Chronic stress linked to two-fold risk of Alzheimer's disease
Chronic stress can take a sizeable toll on the body, including higher risks of obesity, graying hair, hypertension, diabetes and cardiovascular disease. And it appears it may be just as damaging to our brains.
Using Region Stockholm’s healthcare database, Karolinska Institutet researchers looked at 44,447 patients aged between 18 and 65, who were added to the system in 2012-2013 and diagnosed with chronic stress and/or chronic depression. Chronic stress is considered any stress in which symptoms persist for six months or more.
After eight years of monitoring, the patients with chronic stress were more than twice as likely to be diagnosed with Alzheimer's disease, or some form of cognitive impairment, compared to cohort of 1,362,548 individuals in the same age range. If the chronic stress was coupled with depression, the risk shot up to four-fold.
“The risk is still very small and the causality is unknown,” said study author Axel C. Carlsson, from the Department of Neurobiology, Care Sciences and Society, Karolinska Institutet. “That said, the finding is important in that it enables us to improve preventative efforts and understand links with the other risk factors for dementia.”

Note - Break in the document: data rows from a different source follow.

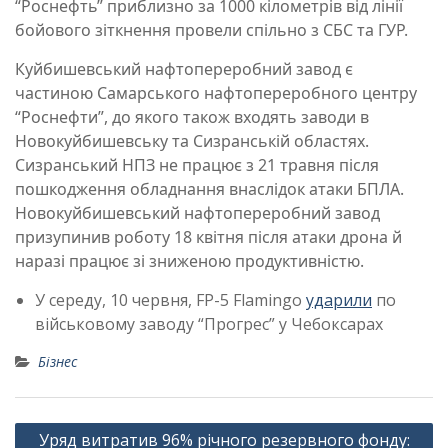
“Роснефть” приблизно за 1000 кілометрів від лінії
бойового зіткнення провели спільно з СБС та ГУР.
Куйбишевський нафтопереробний завод є
частиною Самарського нафтопереробного центру
“Роснефти”, до якого також входять заводи в
Новокуйбишевську та Сизранській областях.
Сизранський НПЗ не працює з 21 травня після
пошкодження обладнання внаслідок атаки БПЛА.
Новокуйбишевський нафтопереробний завод
призупинив роботу 18 квітня після атаки дрона й
наразі працює зі зниженою продуктивністю.
У середу, 10 червня, FP-5 Flamingo
ударили
по
військовому заводу “Прогрес” у Чебоксарах
Бізнес
Навігація
Уряд витратив 96% річного резервного фонду:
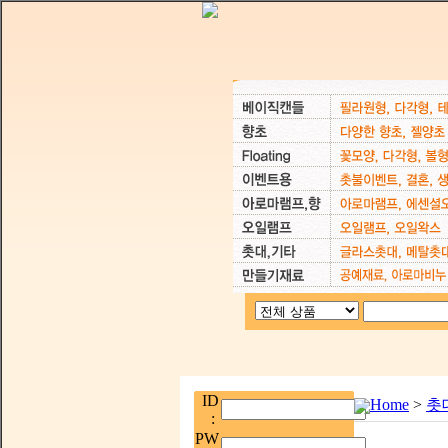
ID
Home
>
촛
:
PW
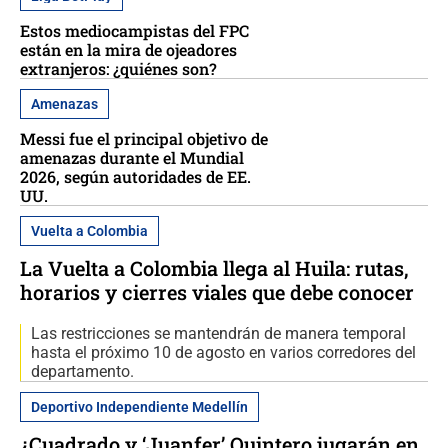
Estos mediocampistas del FPC
están en la mira de ojeadores
extranjeros: ¿quiénes son?
Amenazas
Messi fue el principal objetivo de
amenazas durante el Mundial
2026, según autoridades de EE.
UU.
Vuelta a Colombia
La Vuelta a Colombia llega al Huila: rutas,
horarios y cierres viales que debe conocer
Las restricciones se mantendrán de manera temporal
hasta el próximo 10 de agosto en varios corredores del
departamento.
Deportivo Independiente Medellín
¿Cuadrado y ‘Juanfer’ Quintero jugarán en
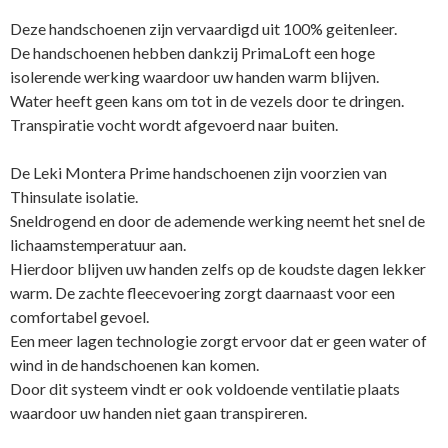
Deze handschoenen zijn vervaardigd uit 100% geitenleer.
De handschoenen hebben dankzij PrimaLoft een hoge
isolerende werking waardoor uw handen warm blijven.
Water heeft geen kans om tot in de vezels door te dringen.
Transpiratie vocht wordt afgevoerd naar buiten.
De Leki Montera Prime handschoenen zijn voorzien van
Thinsulate isolatie.
Sneldrogend en door de ademende werking neemt het snel de
lichaamstemperatuur aan.
Hierdoor blijven uw handen zelfs op de koudste dagen lekker
warm. De zachte fleecevoering zorgt daarnaast voor een
comfortabel gevoel.
Een meer lagen technologie zorgt ervoor dat er geen water of
wind in de handschoenen kan komen.
Door dit systeem vindt er ook voldoende ventilatie plaats
waardoor uw handen niet gaan transpireren.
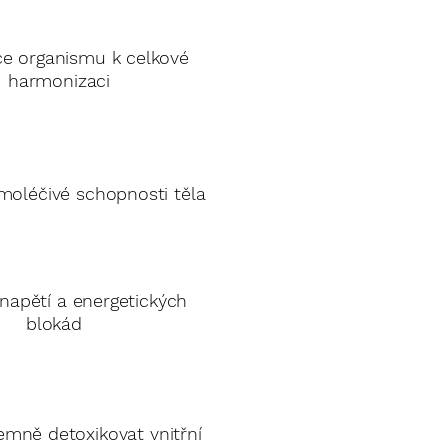
ce organismu k celkové
harmonizaci
moléčivé schopnosti těla
napětí a energetických
blokád
mně detoxikovat vnitřní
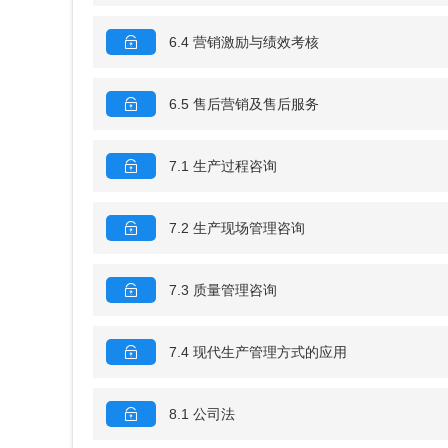
6.4 营销激励与绩效考核
6.5 售后营销及售后服务
7.1 生产过程咨询
7.2 生产现场管理咨询
7.3 质量管理咨询
7.4 现代生产管理方式的应用
8.1 公司法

Previous studies have suggested an association between chronic stress, depression and dementia. This research shows that people who have chronic stress were more likely to be diagnosed with Alzheimer's disease within the following decade. It's also concerning given the reasonably young age span of those studied.
“It’s very uncommon for people in this age group to develop dementia, so we need to identify all possible risk factors for the disease,” says Dr Carlsson. “We show here that the diagnosis is more common in people who have suffered chronic stress or depression, but more studies will be required if we’re to demonstrate any causality there.”

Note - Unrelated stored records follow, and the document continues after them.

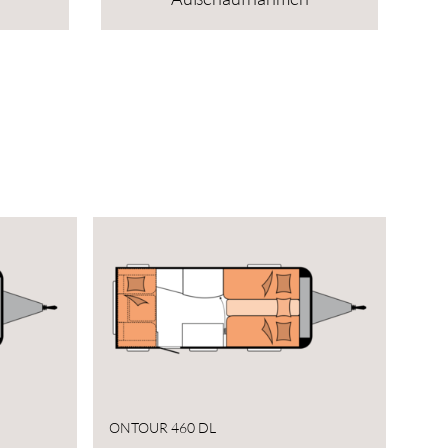
ONTOUR 460 DL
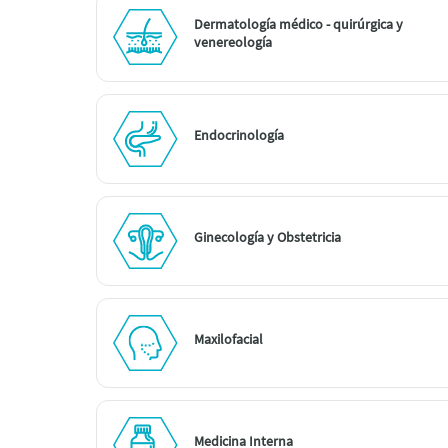
Dermatología médico - quirúrgica y
venereología
Endocrinología
Ginecología y Obstetricia
Maxilofacial
Medicina Interna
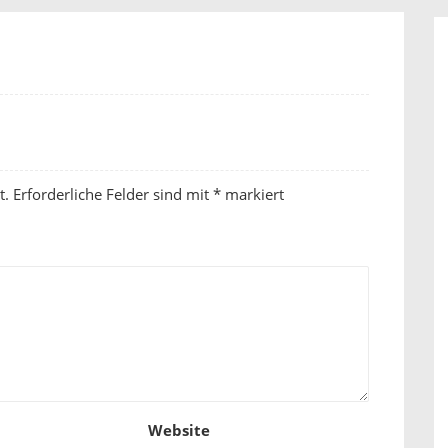
t.
Erforderliche Felder sind mit
*
markiert
Website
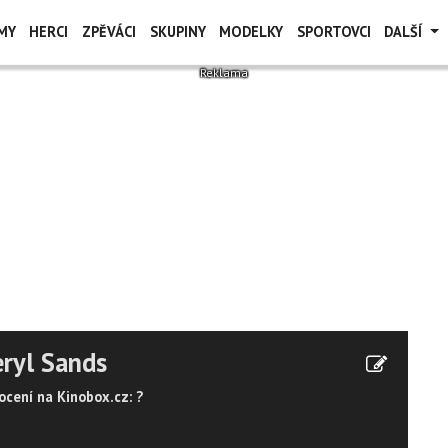
MY
HERCI
ZPĚVÁCI
SKUPINY
MODELKY
SPORTOVCI
DALŠÍ
ryl Sands
cení na Kinobox.cz: ?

While it doesn't show causality, and does not take into account other lifestyle behaviors, it does highlight both a need to address both immediate health concerns – chronic stress, depression – and to develop ways to monitor at-risk individuals for early signs of cognitive decline.
It also shines a light on the importance of identifying and treating chronic stress, as well as thinking of it as a serious health condition, not just an unavoidable aspect of day-to-day life.
The study was published in the journal Alzheimer's Research & Therapy.